For real _unit_ tests? I would argue it's still a good distinction.

We use an embedded postgres in our DB tests, and we call those 'Integration Tests' and run them separately than the pure unit tests. While still tremendously valuable, they do take a bit longer to run, and currently aren't written to allow parallel tests running.

We've had a typical habit of writing most tests that hit the DB. Since applying a bit more discipline to remove the DB requirement, we've found it's a more pleasant experience with the quicker feedback loop in place.

Your last point is a good one - tests that can run in isolation and are agnostic to the presence of other data (and ideally clean up after themselves) tend to be handy.

Aside from testing framework concurrency limitations, why wouldn't you allow parallel tests?

If your running system speaks to the DB in parallel and handles pre-existing data, why wouldn't you want your tests to do the same?

That's a good point.

I'm using one local db in a docker container. And then all db-related integration tests are running in parallel (which is the default in Rust via "cargo test") on this local db.

Having much more confidence in my application/server if hundreds of (integration) tests are successfully accessing db in parallel.

Similarly I've called tests with a PG DB in a docker container an integration test cause they take longer to run.

What's really nice if you run the migrations once to setup the tests then subsequent tests can be fast. Each test run within a nested transaction and rolled back at the end. This ensures that each test get a clean DB to work off of with incurring the cost of running all the migrations.

Also if you have to create new databases for each test (because, say, the data model will not allow reusing it, or you want to run tests concurrently and not all the tests are transactional) creating one as cached template then initialising test-local dbs with `createdb -T <cache>` is extremely effective.

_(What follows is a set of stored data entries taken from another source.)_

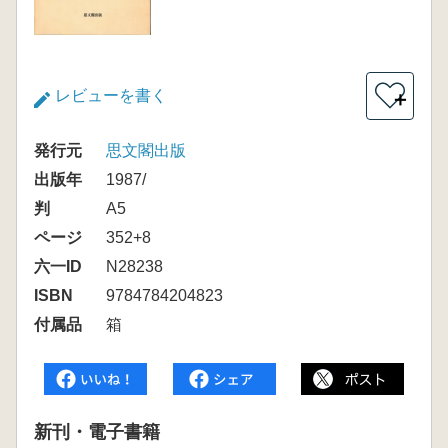
レビューを書く
＋
発行元
思文閣出版
出版年
1987/
判
A5
ページ
352+8
六一ID
N28238
ISBN
9784784204823
付属品
箱
新刊・電子書籍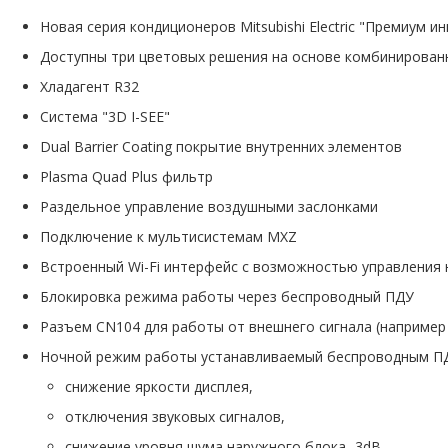
Новая серия кондиционеров Mitsubishi Electric "Премиум 
Доступны три цветовых решения на основе комбинирован
Хладагент R32
Система "3D I-SEE"
Dual Barrier Coating покрытие внутренних элементов
Plasma Quad Plus фильтр
Раздельное управление воздушными заслонками
Подключение к мультисистемам MXZ
Встроенный Wi-Fi интерфейс с возможностью управления
Блокировка режима работы через беспроводный ПДУ
Разъем CN104 для работы от внешнего сигнала (например
Ночной режим работы устанавливаемый беспроводным П
снижение яркости дисплея,
отключения звуковых сигналов,
снижение уровня шума наружного блока -3dB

It’s also stupendously easy if you’re using pytest (though the concurrency caching is not there as IIRC xdist can’t reuse session fixtures):

* create a session fixture to initialise and yield the cache db (and clean it up afterwards) * create a regular test fixture which copies (using `createdb`) the template to a new database, and hands that off to the test

Then tests which need the db just have to request the second fixture.

> write _all_ your tests without ever having to truncate/delete tables between tests

This is exactly what we do, and it works really well. We essentially spin up a new tenant for each test suite. Forcing all tests to pass regardless of what other unrelated data is in the db is a great way to ensure cross-tenant data isolation.

The other underrated benefit is that you don't need a separate test database for local development - local dev instance and tests can use the same db. This means you can work on db changes in one place and see their impact on both tests and the running application.

> try to write _all_ your tests without ever having to truncate/delete tables between tests.

I've had really good success with running tests like this the way django does it, where you run your entire test within a migration, and then you just rollback the migration at the end of the test.

I assume that means running everything within a transaction?

Does that mean you can't use regular transactions in code, since Postgres doesn't support 'true' nested transactions? Or does the Django ORM automatically convert those 'inner' transactions into Postgres SAVEPOINTS?

Yes exactly. And yeah Django automatically maps transactions inside transactions to savepoints.